Abb. 6: Gauss's Law for Current Density for a Capacitor Plate electrical_engineering_2:gausscurrentcapacitor.svg

For this, also the displacement flux density $D$ has taken into account. Since the ingoing charges get enriched (or depleted) on the capacitor plate, there will be a continuous increase of the displacement flux $\Psi$ (which is directly related to the charge $Q$). The ingoing current $I = {{{\rm d}Q}\over{{\rm d}t}}$ lead to a constant ${{{\rm d}\Psi}\over{{\rm d}t}}$ in the dielectric. As more displacement flux gets created, more charges will be induced on the other plate. This also leads to a current from/towards the other plate into the attached wire. Correspondingly, the change of the displacement flux behaves like a current!

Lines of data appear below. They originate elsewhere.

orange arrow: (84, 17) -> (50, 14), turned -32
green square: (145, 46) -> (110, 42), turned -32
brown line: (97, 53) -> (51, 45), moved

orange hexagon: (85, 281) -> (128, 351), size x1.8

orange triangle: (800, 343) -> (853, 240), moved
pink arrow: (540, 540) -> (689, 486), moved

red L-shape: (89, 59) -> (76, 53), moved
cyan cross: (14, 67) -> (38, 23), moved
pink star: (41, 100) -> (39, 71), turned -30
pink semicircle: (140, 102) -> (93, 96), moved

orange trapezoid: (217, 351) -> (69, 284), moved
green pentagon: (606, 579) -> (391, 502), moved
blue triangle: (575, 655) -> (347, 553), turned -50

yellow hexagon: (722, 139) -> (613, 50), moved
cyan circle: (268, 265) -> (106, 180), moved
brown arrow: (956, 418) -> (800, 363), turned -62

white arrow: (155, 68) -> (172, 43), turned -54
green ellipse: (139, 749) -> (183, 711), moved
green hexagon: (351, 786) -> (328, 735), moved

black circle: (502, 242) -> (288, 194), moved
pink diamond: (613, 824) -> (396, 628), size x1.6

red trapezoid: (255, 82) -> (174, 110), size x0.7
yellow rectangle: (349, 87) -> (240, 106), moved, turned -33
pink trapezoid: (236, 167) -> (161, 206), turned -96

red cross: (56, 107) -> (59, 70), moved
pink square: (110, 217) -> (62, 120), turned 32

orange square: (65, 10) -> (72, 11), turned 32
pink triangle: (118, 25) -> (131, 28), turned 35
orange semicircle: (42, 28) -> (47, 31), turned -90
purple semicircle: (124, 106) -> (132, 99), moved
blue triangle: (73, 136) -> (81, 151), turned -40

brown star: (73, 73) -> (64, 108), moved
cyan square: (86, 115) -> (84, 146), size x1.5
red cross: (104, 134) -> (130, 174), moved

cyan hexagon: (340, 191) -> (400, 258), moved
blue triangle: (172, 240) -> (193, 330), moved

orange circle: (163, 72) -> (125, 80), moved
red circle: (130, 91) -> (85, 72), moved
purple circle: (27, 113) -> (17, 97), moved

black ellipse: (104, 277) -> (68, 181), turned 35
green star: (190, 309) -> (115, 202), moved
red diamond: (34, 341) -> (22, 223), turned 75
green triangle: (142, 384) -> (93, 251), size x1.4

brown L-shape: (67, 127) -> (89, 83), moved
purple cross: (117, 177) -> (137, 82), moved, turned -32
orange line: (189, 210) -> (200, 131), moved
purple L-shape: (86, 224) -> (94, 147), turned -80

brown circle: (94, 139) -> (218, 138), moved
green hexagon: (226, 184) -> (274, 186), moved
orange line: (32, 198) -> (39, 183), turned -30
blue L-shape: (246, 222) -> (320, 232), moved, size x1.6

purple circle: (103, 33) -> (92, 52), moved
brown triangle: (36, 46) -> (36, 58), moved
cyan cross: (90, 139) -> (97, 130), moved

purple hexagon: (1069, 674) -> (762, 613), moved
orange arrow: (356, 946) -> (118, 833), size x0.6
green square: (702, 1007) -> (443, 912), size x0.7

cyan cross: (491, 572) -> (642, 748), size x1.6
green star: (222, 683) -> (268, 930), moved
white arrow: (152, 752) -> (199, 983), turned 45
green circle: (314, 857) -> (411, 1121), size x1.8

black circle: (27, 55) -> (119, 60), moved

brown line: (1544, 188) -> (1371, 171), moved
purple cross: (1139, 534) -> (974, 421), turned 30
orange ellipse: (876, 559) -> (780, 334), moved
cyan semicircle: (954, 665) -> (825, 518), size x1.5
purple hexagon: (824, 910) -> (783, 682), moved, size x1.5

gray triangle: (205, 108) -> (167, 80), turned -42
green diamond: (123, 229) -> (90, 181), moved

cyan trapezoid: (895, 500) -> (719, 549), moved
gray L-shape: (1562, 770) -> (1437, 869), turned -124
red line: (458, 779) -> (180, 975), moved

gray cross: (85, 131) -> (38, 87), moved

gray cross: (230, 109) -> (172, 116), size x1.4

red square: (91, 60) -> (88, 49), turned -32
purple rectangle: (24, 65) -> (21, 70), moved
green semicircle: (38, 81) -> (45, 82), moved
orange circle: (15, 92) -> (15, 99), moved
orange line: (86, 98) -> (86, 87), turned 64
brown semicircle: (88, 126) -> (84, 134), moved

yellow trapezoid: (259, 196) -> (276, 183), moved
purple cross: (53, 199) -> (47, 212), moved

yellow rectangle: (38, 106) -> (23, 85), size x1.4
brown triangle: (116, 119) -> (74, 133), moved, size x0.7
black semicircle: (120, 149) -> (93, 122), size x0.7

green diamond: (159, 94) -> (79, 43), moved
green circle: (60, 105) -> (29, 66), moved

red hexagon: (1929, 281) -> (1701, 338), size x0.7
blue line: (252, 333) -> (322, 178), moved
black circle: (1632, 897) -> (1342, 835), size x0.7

This current type within the dielectric material is called displacement current:

\begin{align*} I_{\rm d} = {{{\rm d}\Psi}\over{{\rm d}t}} \end{align*}

This type of current is different from the previous concept of current, where charges are always continuously moving - the conduction current. The conduction current $I_{\rm c} = {{{\rm d}Q}\over{{\rm d}t}}$ obeys a fixed relationship to the voltage (e.g. the Ohm's Law for linear components). The displacement current does not obey such a relationship, due to the enrichment/depletion of charges. On a plate, the conduction current gets converted into displacement current, and vice versa.

When speaking of electric current, one often covers both types of currents: $I = I_{\rm c} + I_{\rm d}$.

There is also another important indication, which proves that the displacement current acts like a „charge-free“ current: Any current generates a magnetic field around its way through the conductor. This is also true for the displacement current. Extrapolating this into fast alternating displacement flux density explains electromagnetic waves. There, the change in the electric field creates a changing magnetic field, which creates a changing electric field, which creates a changing electric field, which …


Task 2.2.1 Simulation

The simulation program of Falstad can show equipotential surfaces, electric field strength, and current density in different objects.

  1. Open the simulation program via the link
  2. Select: Setup: Wire w/ Current and Show Current (j).
  3. You will now see a finite conductor with charge carriers starting at the top end and arriving at the bottom end.
  4. We now want to observe what happens when the conductor is tapered.
    1. To do this, select Mouse = Clear Square. You can now use the left mouse button to remove parts from the conducting material. The aim should be, that in the middle of the conductor, there is only a one-box wide line, on a length of at least 10 boxes. If you want to add conductive material again, this is possible with Mouse = Add - Conductor.
    2. Consider why more equipotential lines are now accumulating as the conductor is tapered.
    3. If you additionally draw in the E-field with Show E/j, you will see that it is stronger along the taper. This can be checked with the slider Brightness. Why is this?
  5. Select Setup: Current in 2D 1, Show E/rho/j. Why doesn't the cavity behave like a Faraday cage here?

Task 2.2.2 Water Resistor

In transformer stations sometimes water resistors are used as Liquid rheostat. In this resistor, the water works as a (poor) conductor which can handle a high power loss.

The water resistor consists of a water basin. In the given basin two quadratic plates with the edge length of $l = 80 ~{\rm cm}$ are inserted with the distance $d$ between them. The resistivity of the water is $\rho = 0.25 ~\Omega {\rm m}$. The resistor shall dissipate the energy of $P = 4 ~{\rm kW}$ and shall exhibit a homogeneous current field.

  1. Calculate the required distance of the plates to get a current density of $S = 25 ~{\rm mA/cm^2}$
  2. What are the values of the current $I$ and the voltage $U$ at the resistor, such as the internal electric field strength $E$ in the setup?